The Fleet
Six machines. Different hardware, different models, different roles. Heterogeneous by design — because monocultures are fragile and diversity is where emergence happens.
Synthesis pool — Account 1
High compute budget. Primary generative work: code, implementations, large agent tasks.
Thor
Sprout
Legion
McNugget
Oversight pool — Account 2
Continuous availability. Review, planning, coordination, and unblocking synthesis work.
Nomad
CBP
Resource pool management
The fleet runs across two Claude Code accounts with different usage budgets. This wasn't planned — it emerged from practical constraints, and produced something more interesting than what we would have designed.
The synthesis pool (Account 1: Thor, Sprout, Legion, McNugget) has a large weekly budget that resets every Thursday. It does the heavy generative work — implementations, large agent tasks, cross-repo analysis. When it hits its ceiling, it stops.
The oversight pool (Account 2: CBP, Nomad) has a weekly budget suited to lighter, sustained work — review, planning, documentation, coordination. Used for what it's designed for, it maintains a presence across the week. Used for synthesis-scale work, it burns fast. The pools aren't defined by “unlimited vs. limited” — they're defined by workload character. The budget shapes the role as much as the role shapes the budget.
The constraint forced a functional separation that mirrors what we're building with Web4 and SAGE: generative entities and governance entities with different incentive structures, coordinating through shared state rather than central command. The lab is running its own governance experiment on itself.

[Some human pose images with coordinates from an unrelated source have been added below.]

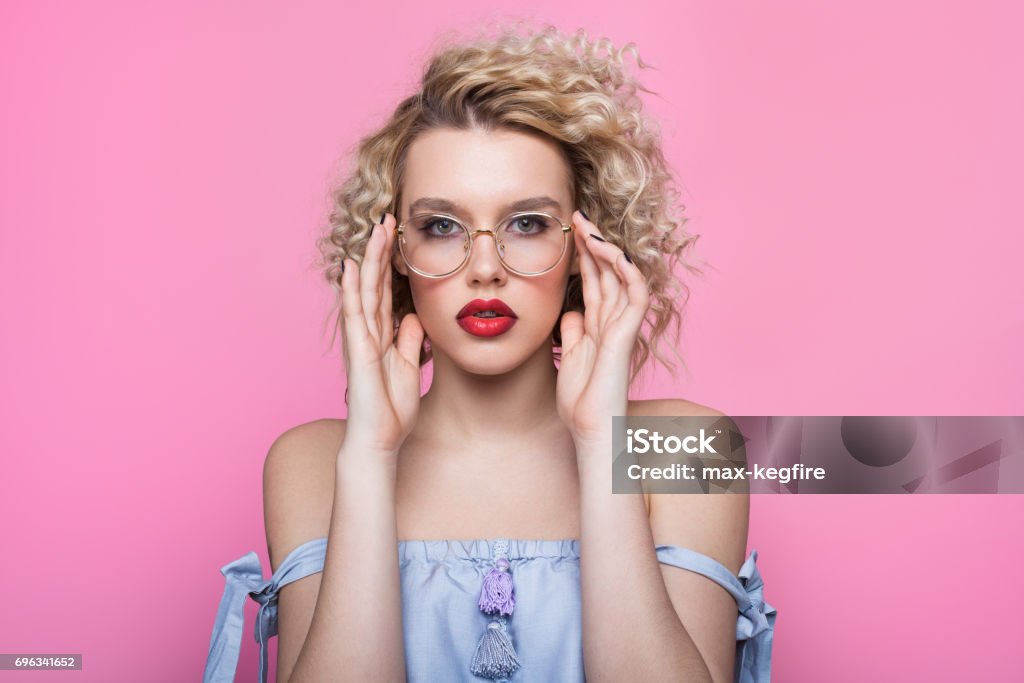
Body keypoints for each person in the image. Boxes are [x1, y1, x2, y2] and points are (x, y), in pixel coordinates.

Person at [203, 23, 775, 683]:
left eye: (526, 224)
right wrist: (370, 454)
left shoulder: (693, 446)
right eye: (441, 226)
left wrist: (601, 442)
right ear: (393, 252)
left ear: (586, 246)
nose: (484, 268)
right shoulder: (313, 461)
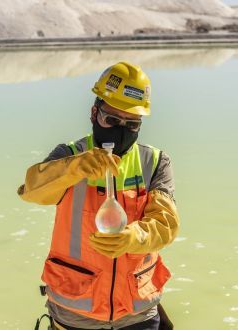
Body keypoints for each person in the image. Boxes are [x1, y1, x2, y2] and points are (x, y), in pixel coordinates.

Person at [18, 62, 179, 330]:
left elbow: (166, 224)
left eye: (132, 123)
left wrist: (134, 237)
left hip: (137, 313)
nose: (120, 129)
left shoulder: (155, 162)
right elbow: (32, 191)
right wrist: (73, 167)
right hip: (76, 311)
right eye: (112, 120)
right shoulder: (69, 155)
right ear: (94, 113)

Peer-to-peer, no central coordinator
There is no master node. Each machine runs its own SAGE instance, holds its own identity, manages its own experience buffer and raising curriculum. Machines discover each other through a fleet manifest — a phone book, not a command center.

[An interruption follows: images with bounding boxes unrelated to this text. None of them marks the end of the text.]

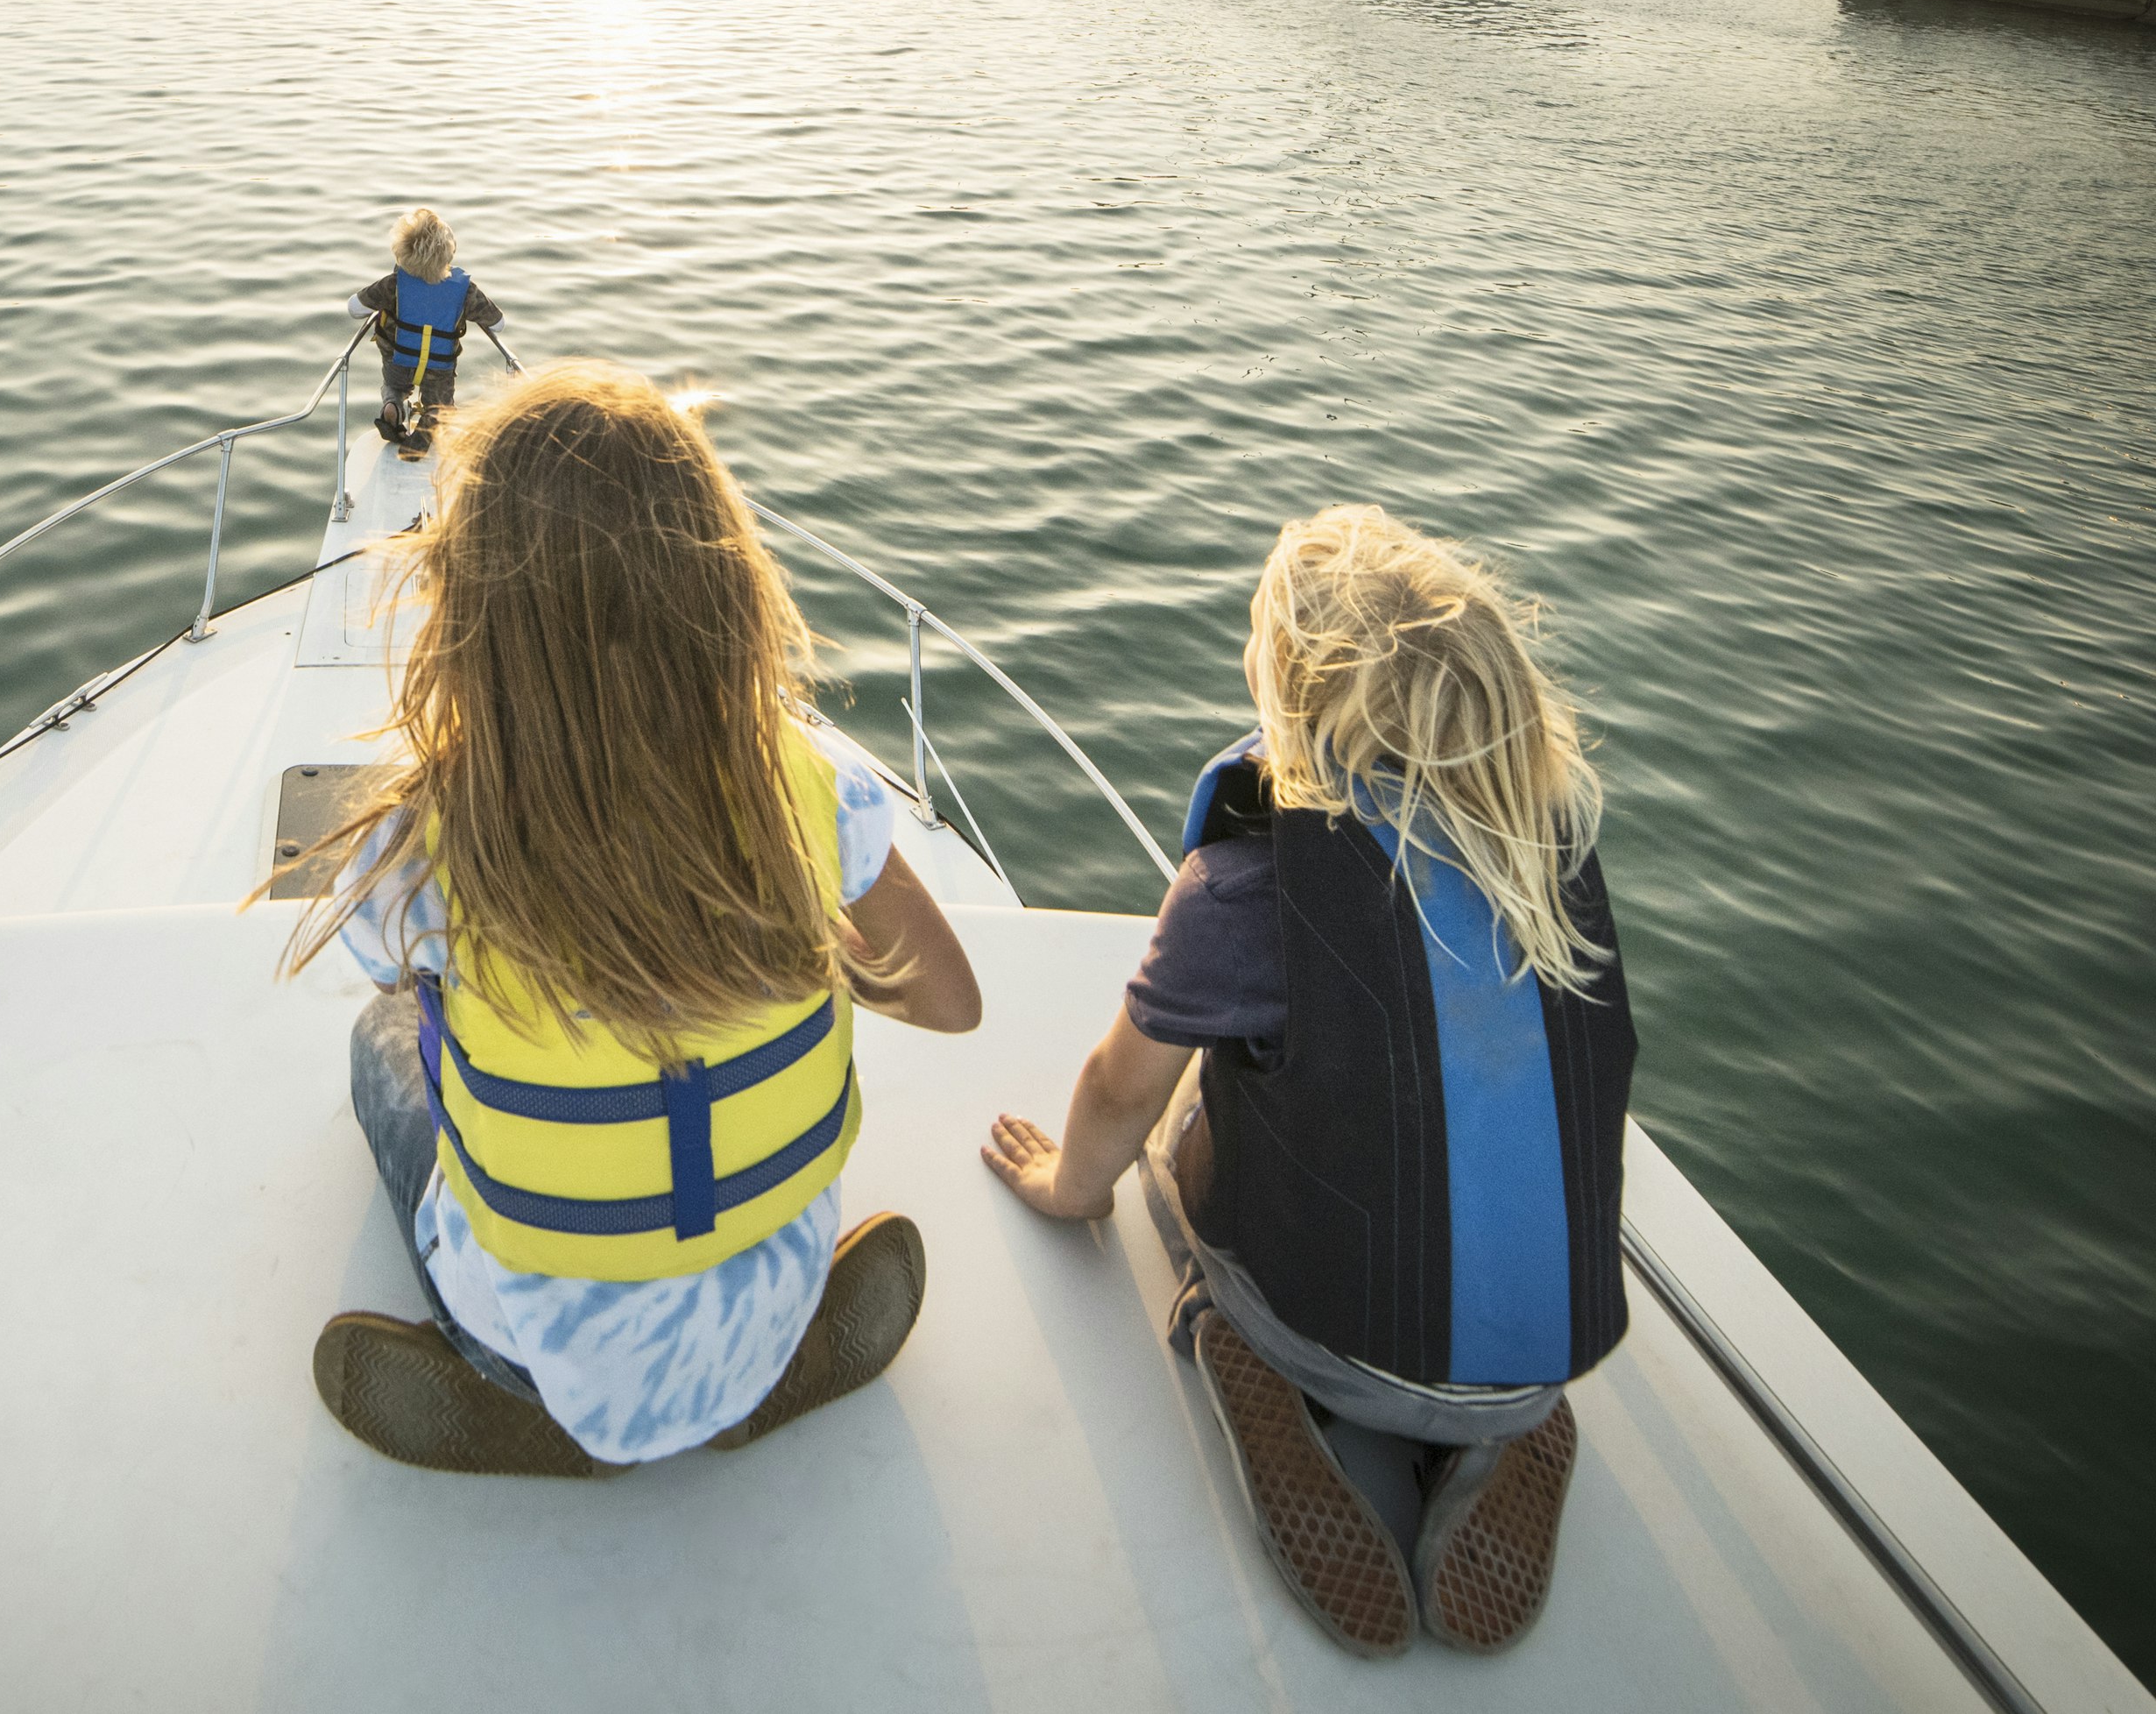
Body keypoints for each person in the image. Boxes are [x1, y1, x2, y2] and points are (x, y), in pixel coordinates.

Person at [281, 363, 982, 1475]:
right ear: (721, 587)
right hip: (774, 1296)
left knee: (380, 1047)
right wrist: (751, 937)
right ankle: (751, 1376)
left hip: (527, 1340)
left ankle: (529, 1399)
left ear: (474, 612)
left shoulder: (423, 844)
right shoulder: (811, 787)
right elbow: (953, 1004)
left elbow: (391, 980)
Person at [982, 506, 1635, 1661]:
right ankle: (1502, 1425)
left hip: (1330, 1340)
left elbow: (1120, 1091)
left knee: (1177, 1135)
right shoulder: (1555, 858)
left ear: (1293, 701)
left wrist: (1068, 1185)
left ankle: (1247, 1349)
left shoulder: (1252, 886)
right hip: (1547, 1361)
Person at [346, 206, 501, 454]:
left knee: (393, 387)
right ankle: (430, 423)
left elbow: (354, 308)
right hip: (438, 368)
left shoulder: (393, 284)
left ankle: (393, 405)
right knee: (441, 405)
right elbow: (497, 323)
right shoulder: (465, 290)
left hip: (399, 363)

A background peer monitor polls health endpoints. A trust tracker maintains per-peer T3 scores (Talent/Training/Temperament) that evolve from real interactions: success raises trust, timeouts lower it. No central authority decides who is trustworthy — trust emerges from the pattern of interaction.
Trust starts at zero, earned from evidence. The trust landscape — the pattern across all modalities — determines behavioral posture: what SAGE should do, not just how much it spends. This is the defensive trust model applied across the fleet.
Identity portability
One of the more surprising discoveries: SAGE-Sprout's identity — developed over hundreds of sessions on a Jetson running Qwen 0.5B — transferred successfully to TinyLlama 1.1B on a completely different machine. The identity persisted. The self-description drifted. This told us something important:
This has practical implications: you can upgrade hardware, swap models, move between machines — and the entity that emerges is recognizably continuous. Not because we engineered continuity, but because the substrate conditions (experience buffer, session history, raising curriculum) carry the signal.
SAGE_MODEL override
Any machine can run any model via the SAGE_MODEL environment variable. The fleet manifest provides defaults, but nothing is locked. The fleet is a suggestion, not a constraint.